A patient at a Government Railway hospital in Kolkata was passed a bottle of acid when he asked for some water to wash his hands with. He had to have his fingers amputated later, though his family was not informed of the injuries.
The Health Minister denied that this had any implication on public health services. “This is merely a case of hyperacidity”, he said. This was just an attempt to participate in the Government’s ‘Haath Ki Safaai’ program, he said.
KFC has announced a lifetime discount for the patient, because here is one person who is a living example of ‘finger lickin’ good’ being an empty catch phrase. On being asked for a reaction, the patient, just after his fourth amputation, said, “Chop, chop! Mera bheja fry mat kar, yaar!”

Versatile actor Kamal Haasan, donning the grease paint for ten diverse roles in his yet-to-be-released film ‘Dasavathaaram’, has played it to the hilt by dubbing in ten different voices for the characters.
In other words, he is playing the role of Deve Gowda?
Considering that his voice keeps breaking down every ten seconds, he can even try for the next Indian Idol.

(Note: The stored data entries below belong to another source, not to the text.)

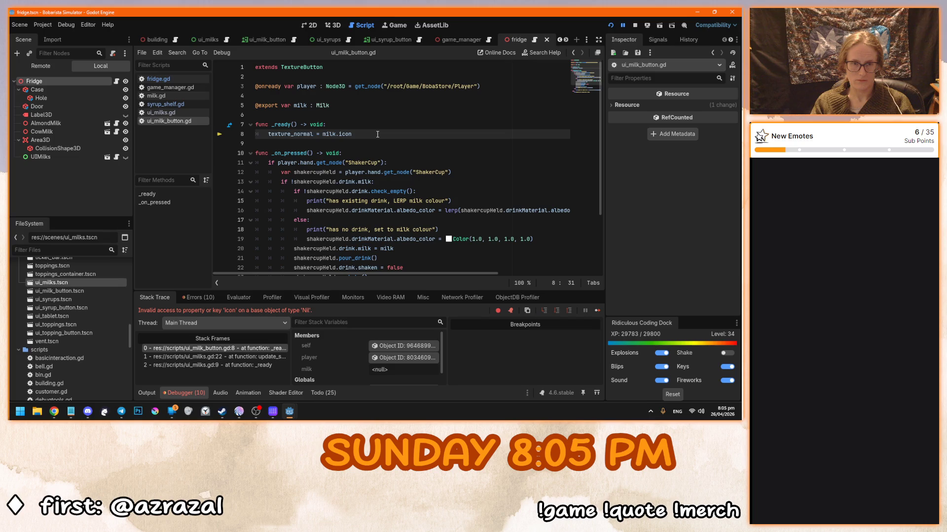
click(321, 106)
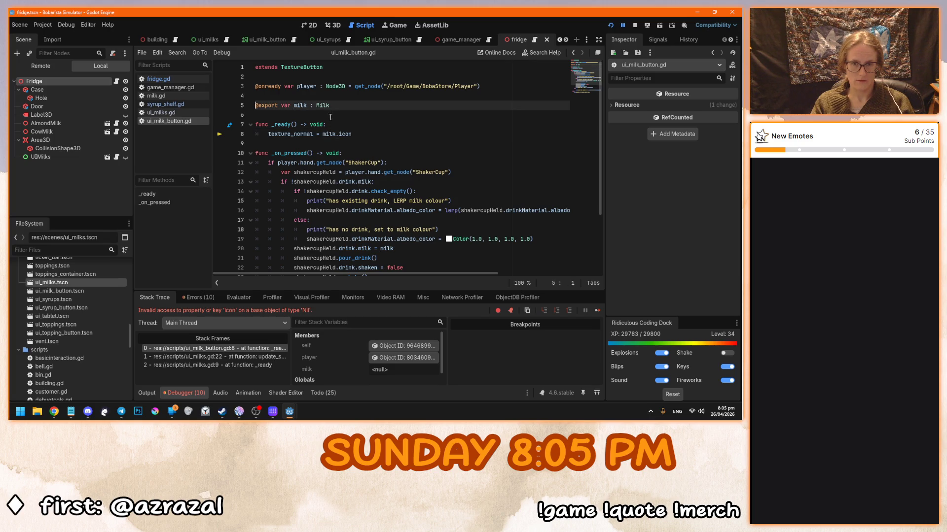
ctrl+click(323, 106)
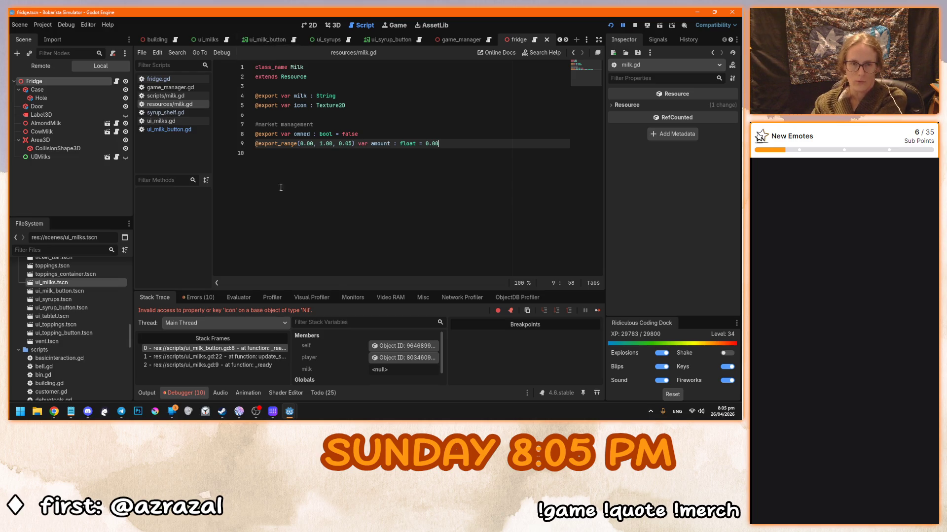
click(338, 149)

India’s media on Wednesday condemned fast bowler S Sreesanth’s on-field tantrums after he clashed with Australian batsmen, saying there was a ‘thin line between aggression and antics.’
A clear fool t’ass!
Any more of such looks, and Aussie batsmen will get sucked into his nostrils, say experts.

Shane Warne to play in Hong Kong Sixes tournament.
His secretary said, off the record, that when he becomes sober, he will realize that this is not an orgy with the Hong Kong sexes , and that it’s a cricket tournament. Accordingly he will withdraw in time by making a dirty phone call.

By 2010, climate change will lead to 50 million people homeless.
Yeah, will be an improvement over the present 100 million homeless. Sahara India boss Subrata Roy announced free housing for all of them, in return for votes in favor of the Samajwadi Party of Amar Singh. Amitabh Bachchan’s name also figured in the list of these homeless poor.